■ EXERCISE INSTRUCTIONS ■
Which lines below mention "rirf"? Pick each one out.

[Saved data entries]
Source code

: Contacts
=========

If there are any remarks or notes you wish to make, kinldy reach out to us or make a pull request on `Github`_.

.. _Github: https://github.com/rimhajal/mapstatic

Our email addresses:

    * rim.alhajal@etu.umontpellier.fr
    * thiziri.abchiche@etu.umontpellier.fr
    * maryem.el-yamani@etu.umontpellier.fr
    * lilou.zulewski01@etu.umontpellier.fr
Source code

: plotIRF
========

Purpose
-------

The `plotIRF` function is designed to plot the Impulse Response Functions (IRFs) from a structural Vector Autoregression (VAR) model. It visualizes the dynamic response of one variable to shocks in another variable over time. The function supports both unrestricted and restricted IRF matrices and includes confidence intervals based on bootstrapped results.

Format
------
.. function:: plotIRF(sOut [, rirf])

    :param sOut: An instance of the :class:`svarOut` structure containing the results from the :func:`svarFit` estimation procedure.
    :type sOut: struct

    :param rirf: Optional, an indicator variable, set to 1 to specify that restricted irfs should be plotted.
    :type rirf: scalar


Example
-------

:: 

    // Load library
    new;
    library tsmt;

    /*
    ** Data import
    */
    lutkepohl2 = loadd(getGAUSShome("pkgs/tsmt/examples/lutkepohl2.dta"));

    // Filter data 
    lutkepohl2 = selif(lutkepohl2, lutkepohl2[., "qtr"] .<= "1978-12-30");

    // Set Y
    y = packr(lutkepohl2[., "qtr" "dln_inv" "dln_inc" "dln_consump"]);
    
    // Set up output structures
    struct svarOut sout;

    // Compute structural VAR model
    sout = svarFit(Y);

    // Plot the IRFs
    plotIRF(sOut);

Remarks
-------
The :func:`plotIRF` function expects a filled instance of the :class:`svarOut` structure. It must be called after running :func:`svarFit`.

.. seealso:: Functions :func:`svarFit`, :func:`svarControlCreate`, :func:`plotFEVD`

■ THE COMPLETED TASK ■
.. function:: plotIRF(sOut [, rirf])
    :param rirf: Optional, an indicator variable, set to 1 to specify that restricted irfs should be plotted.
    :type rirf: scalar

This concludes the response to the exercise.